Бой оказывается не столько упорным, сколько однообразным, и значение этой "безумной" борьбы сатирического поэта с недугами и язвами своего века постепенно умаляется по мере того, как мы от замыслов переходим к исполнению. Нередко содержание некрасовской сатиры замечательным образом совпадает со статьями "Петербургского Листка", обличительное усердие которого так высоко ценится столичными дворниками и лавочниками. Г. Некрасов не брезгует говорить своим "неуклюжим стихом" о неудобстве петербургских мостовых, о цвелой воде в каналах и о дурном воздухе, каким дышат летом обитатели столицы. В стихотворениях подобного содержания, в самом тоне встречается замечательно близкое сходство с благонамеренно-обличительными статьями уличных листков. Вот небольшой пример из сатиры О погоде, где г. Некрасов следующим образом "бичует" недостатки Петербурга летом:
Но кто летом толкается в нем,
Тот ему одного пожелает -
Чистоты, чистоты, чистоты!
Грязны улицы, лавки, мосты,
Каждый дом золотухой страдает;
Штукатурка валится – и бьет
Тротуаром идущий народ,
А для едущих есть мостовая,
Нещадящая бедных боков;
Летом взроют ее, починяя,
Да наставят зловонных костров;
Как дорогой бросаются в очи
На зеленом лугу светляки,
Ты заметишь в туманные ночи
На вершине костров огоньки -
Берегись! В дополнение, с мая,
Не весьма-то чиста, и всегда,
От природы отстать не желая,
Зацветает в каналах вода…
Санитарное содержание этих строк и несвежая острота о петербургских каналах, зацветающих весною чтобы не отстать от природы, прямо указывают что вдохновение поэта заимствовано в настоящем случае из фельетонов весьма не высокого свойства. На поэте отразилось уже понижение уровня петербургского журнализма заметное с шестидесятых годов.
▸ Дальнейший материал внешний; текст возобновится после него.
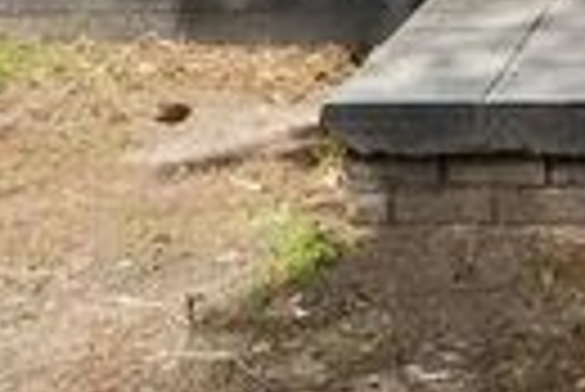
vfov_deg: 11.8
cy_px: -223
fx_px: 1789
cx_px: 810
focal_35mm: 110
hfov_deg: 17.2
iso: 200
Мы имели уже случай указать в начале этой статьи на близкую связь поэзии г. Некрасова о судьбами петербургской журналистики. Действительно, едва ли есть другой поэт творчество которого находилось бы в такой роковой зависимости от уровня журнальных идей. Лучшим периодом в поэтической деятельности г. Некрасова были сороковые и пятидесятые годы, то есть именно те годы когда петербургская журналистика обнаруживала некоторую жизненность. Хотя и в этот период большая часть стихотворений г. Некрасова представляется весьма слабою в смысле непосредственного художественного творчества, хотя лучшие его произведения носят несомненную печать журнальных веяний, но самые эти веяния были свежее. Журналистика хотя становилась более и более тенденциозною, но тенденциозность еще не противополагалась таланту, не исключала самостоятельной работы мысли. Приток общественных идей в художественную литературу первоначально сообщил ее большую глубину содержания, и один из самых даровитых ревнителей тогдашнего журнализма, Белинский, без сомнения очень бы удивился если б ему сказали что через двадцать лет те живые силы которые он стремился вызвать в литературе замкнутся в заколдованный круг либеральной формалистики и приведут к полному застою и мертвечине.